■■■「ゴースト・フライト407便」■■■
(50点/オカルト)
バンコクからプーケットへ向かう飛行機の離陸直前に貨物室から異音を聞いたエンジニアのバンクは、音の原因を確かめようとしたところ何者かによって貨物室に閉じ込められてそのまま飛行機が離陸してしまう。
キャビンアテンダントでありバンクの恋人でもあるネウたちによって、貨物室からなんとか無事に救出されるが、彼の救出と前後して乗客たちが何者かに取り憑かれたような奇妙な行動を唐突に取り始めたり、亡霊の姿を目撃したりするという事件が発生。
バンクはこの現象の原因を、何らかの機材のトラブルで機内が急激に減圧された事による酸欠による集団幻覚だと判断。
このままフライトを続ければ乗客の生命に関わることから、何とかしてフライト中に機材の修理を行おうとするが、彼らが飛行している空域は『飛行機の乗客の謎の変死事故』が多発するという魔の空域だったのだ…
『乗客の謎の変死事故』が多発するという魔の空域を飛行する旅客機が亡霊たちに襲われるという、タイ製のオカルトホラー映画。
タイ(というか東南アジア系)のホラー映画って、何だか『無駄に勢いだけはある』ような作品が多いのですが、本作もいわゆる『矢鱈と勢いだけはあるスプラッタ風味のオカルトホラー映画』って感じの作品ですね。

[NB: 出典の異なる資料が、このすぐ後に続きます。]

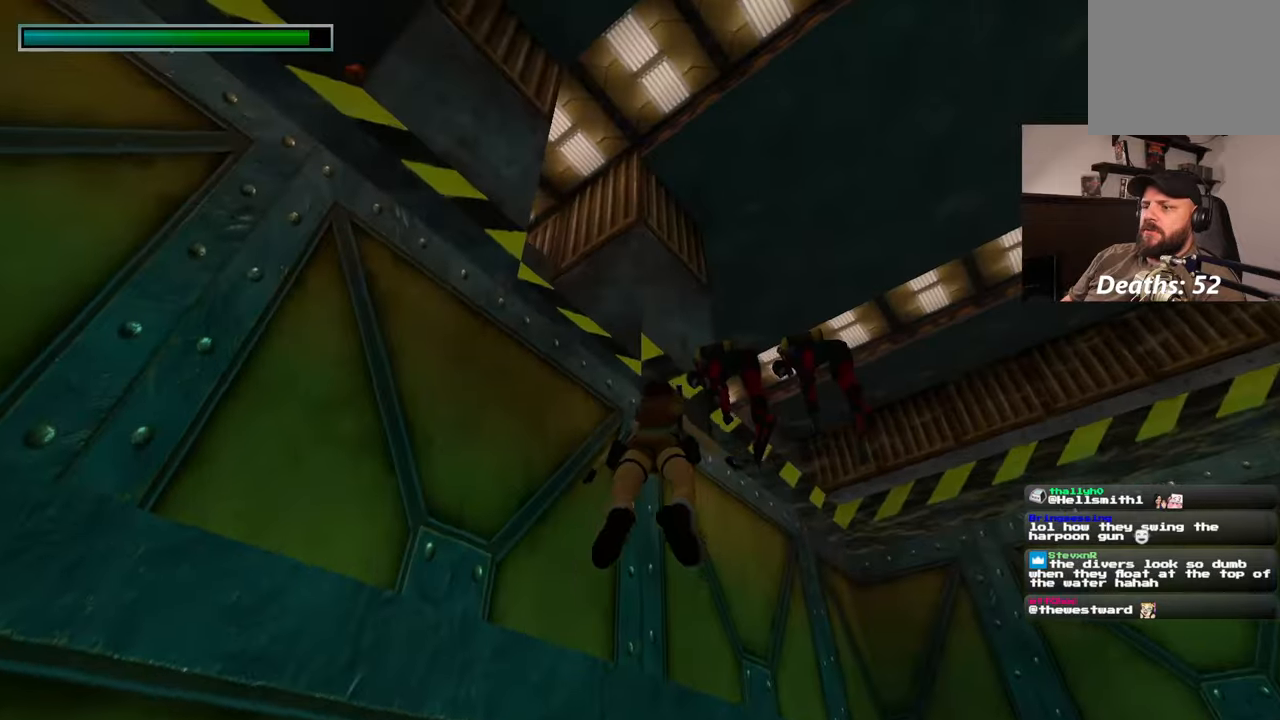
{"dt_ms": 1000, "buttons": [], "left_stick": "up-right", "right_stick": "center", "events": [[133, "right_stick", "left"], [167, "left_stick", "up-right"], [400, "left_stick", "up"], [467, "right_stick", "up"], [583, "right_stick", "up-left"], [850, "right_stick", "center"], [950, "left_stick", "up-right"]]}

いわゆる『魔の海域』に侵入した『幽霊船もの』を飛行機に置き換えたような感じのお話でストーリーや設定的には特に目新しい部分は無いのですが、方向性として『オカルト要素』に加えて『過剰なゴア表現』や『パニック映画的な要素』、『サイコホラー的な要素』とか『人間ドラマ的な要素』やら、色々と面白そうな要素を組み込もうと努力しているのは認めます。
ただ色々と詰め込もうとしすぎて逆にまとまりが無くなってしまい、全体的にストーリーやら構成がグデグデすぎる印象なのは困りものかなぁ?
ストーリーの中盤で『えっ、ここでそれって必要なの?』というような矢鱈と唐突な『ちょっと良い話』っぽいドラマのシーンがあったり、登場人物のキャラクターや演出が無駄に濃い割にはお話にあまり活かされてなかったりと、なんというか取って付けたような無意味な要素が多すぎる印象。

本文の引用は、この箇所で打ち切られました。